___ Textausschnitt ___

Fallbeispiel III: Mikrostudie zu Lernapps am Beispiel Book Creator

Wie am Ende des letzten Abschnitts angemerkt, lassen sich die Auseinandersetzungsprozesse mit LMS.lernen.hamburg im Prinzip auf sämtliche digitale Technologien, die in den Projektschulen genutzt werden (sollen), übertragen, insbesondere auch auf solche, die in deutlich kleinerem Umfang etwa im Rahmen einzelner Fächer eingebunden werden. So haben wir uns im Rahmen des ersten Projektschuljahrs etwa an der Grundschule Franzosenkoppel genauer mit der Book Creator-App (BC) beschäftigt und im Rahmen von SMASCH hierzu eine Mikrostudie initiiert.
Book Creator (BC) ist eine App, mithilfe derer virtuelle Bücher erstellt werden können. Gerade weil die Betreiber.innen von BC explizit damit werben, dass die App mit ihrem auf Produktion fokussiertem Design Dinge wie Kreativität, kollaboratives Arbeiten, Partizipation oder individuelle Differenzierung ermöglicht, und gleichzeitig fachübergreifend einsetzbar ist, bot sich eine ausgezeichnete Gelegenheit, diese Versprechen des Designs in der Praxis zu prüfen und mit Einsatz- bzw. Gestaltungsszenarien im Kontext Grundschule zu experimentieren. So sollte näher untersucht werden, wie sich der Umgang mit der App auf den Unterricht auswirkt und, insbesondere, inwiefern die Praxis des Ausprobierens und Generierens von Erkenntnissen auf das Mindset der beteiligten Lehrkräfte zurückwirkt, also ihre didaktisch-pädagogischen Orientierungen zum Einsatz von Technologien im Unterricht beeinflusst. Die Mikrostudie fand im Zeitraum Januar bis Juni 2022 statt.

___

## Ziele
**a)** Wiederhole aus dem Textausschnitt zu Book Creator wörtlich alles zwischen „Wie am Ende“ und „eine Mikrostudie initiiert.“, beide Stellen eingeschlossen.
**b)** In welchem Zeitraum fand laut dem Textausschnitt zu Book Creator die Mikrostudie statt?

___ Materialauszüge ___

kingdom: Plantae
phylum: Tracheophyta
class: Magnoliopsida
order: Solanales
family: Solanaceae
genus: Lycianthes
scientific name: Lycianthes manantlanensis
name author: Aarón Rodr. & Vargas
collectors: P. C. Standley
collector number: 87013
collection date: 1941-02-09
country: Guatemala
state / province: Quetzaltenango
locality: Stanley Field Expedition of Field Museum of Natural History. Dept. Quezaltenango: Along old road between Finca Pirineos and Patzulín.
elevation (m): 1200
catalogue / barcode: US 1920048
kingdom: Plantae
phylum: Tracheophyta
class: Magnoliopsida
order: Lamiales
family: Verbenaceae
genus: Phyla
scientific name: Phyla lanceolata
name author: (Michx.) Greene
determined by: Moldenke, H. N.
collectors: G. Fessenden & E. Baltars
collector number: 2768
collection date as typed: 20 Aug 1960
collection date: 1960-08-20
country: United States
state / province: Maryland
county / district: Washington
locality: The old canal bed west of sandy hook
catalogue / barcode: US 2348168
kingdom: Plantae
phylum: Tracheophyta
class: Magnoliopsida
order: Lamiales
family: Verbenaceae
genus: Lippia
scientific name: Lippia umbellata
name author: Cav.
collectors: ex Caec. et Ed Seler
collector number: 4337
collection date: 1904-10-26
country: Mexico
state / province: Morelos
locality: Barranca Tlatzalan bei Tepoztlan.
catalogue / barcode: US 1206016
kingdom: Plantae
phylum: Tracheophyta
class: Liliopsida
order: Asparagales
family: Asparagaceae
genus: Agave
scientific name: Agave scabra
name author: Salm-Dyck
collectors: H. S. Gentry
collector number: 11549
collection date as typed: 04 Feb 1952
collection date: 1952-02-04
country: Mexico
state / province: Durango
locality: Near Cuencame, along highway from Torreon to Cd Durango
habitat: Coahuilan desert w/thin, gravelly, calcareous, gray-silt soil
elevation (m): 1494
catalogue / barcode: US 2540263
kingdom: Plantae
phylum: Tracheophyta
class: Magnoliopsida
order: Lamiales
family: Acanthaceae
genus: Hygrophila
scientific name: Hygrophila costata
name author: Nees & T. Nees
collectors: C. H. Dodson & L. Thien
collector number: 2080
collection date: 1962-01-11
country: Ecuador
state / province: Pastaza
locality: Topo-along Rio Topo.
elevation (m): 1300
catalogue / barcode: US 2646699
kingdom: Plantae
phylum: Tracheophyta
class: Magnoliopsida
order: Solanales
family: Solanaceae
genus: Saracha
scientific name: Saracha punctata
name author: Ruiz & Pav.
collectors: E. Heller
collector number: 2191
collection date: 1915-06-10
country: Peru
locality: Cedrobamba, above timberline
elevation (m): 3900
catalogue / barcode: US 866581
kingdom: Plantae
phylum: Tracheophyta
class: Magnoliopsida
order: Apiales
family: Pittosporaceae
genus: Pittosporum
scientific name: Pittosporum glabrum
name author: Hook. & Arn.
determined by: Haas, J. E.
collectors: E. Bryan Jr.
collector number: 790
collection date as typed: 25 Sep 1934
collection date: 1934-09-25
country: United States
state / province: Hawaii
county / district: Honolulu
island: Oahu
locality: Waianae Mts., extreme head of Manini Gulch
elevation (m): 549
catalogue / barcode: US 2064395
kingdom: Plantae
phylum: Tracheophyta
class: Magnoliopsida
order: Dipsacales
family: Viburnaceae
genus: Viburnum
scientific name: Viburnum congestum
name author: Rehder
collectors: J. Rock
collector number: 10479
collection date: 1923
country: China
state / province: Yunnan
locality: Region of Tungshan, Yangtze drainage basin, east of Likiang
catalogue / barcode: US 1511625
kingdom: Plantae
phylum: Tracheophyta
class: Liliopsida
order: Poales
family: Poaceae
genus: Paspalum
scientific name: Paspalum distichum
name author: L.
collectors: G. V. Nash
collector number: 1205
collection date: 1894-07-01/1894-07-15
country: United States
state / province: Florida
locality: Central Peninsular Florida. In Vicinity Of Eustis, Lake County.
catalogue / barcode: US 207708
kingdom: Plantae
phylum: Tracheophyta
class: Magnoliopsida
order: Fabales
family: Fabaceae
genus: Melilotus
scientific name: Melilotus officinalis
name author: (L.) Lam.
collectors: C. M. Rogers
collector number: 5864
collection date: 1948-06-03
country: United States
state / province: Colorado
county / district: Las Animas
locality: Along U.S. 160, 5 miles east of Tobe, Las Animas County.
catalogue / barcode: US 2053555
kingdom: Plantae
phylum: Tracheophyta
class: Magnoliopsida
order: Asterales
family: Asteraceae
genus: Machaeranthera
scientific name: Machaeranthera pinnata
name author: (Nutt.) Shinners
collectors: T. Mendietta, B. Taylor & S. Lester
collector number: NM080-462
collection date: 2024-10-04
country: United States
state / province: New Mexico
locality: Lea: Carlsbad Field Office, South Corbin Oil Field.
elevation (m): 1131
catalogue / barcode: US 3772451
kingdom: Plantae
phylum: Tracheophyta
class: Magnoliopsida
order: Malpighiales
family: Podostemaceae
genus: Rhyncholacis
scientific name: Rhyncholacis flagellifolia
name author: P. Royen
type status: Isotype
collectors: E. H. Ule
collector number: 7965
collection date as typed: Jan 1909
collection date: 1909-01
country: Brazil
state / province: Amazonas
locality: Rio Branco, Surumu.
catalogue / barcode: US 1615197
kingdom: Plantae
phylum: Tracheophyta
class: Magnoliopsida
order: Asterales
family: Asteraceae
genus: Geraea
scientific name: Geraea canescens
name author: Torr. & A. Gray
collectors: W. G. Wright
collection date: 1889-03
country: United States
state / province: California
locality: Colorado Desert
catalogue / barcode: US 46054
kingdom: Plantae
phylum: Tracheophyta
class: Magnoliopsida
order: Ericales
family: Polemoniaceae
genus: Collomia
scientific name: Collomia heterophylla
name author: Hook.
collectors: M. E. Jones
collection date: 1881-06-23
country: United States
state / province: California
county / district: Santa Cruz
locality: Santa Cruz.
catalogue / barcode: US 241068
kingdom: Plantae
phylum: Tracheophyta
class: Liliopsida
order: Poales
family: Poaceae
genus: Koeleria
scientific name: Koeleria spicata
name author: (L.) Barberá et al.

___

## Erwartete Antworten
**a)**
Wie am Ende des letzten Abschnitts angemerkt, lassen sich die Auseinandersetzungsprozesse mit LMS.lernen.hamburg im Prinzip auf sämtliche digitale Technologien, die in den Projektschulen genutzt werden (sollen), übertragen, insbesondere auch auf solche, die in deutlich kleinerem Umfang etwa im Rahmen einzelner Fächer eingebunden werden. So haben wir uns im Rahmen des ersten Projektschuljahrs etwa an der Grundschule Franzosenkoppel genauer mit der Book Creator-App (BC) beschäftigt und im Rahmen von SMASCH hierzu eine Mikrostudie initiiert.

**b)** Von Januar bis Juni 2022.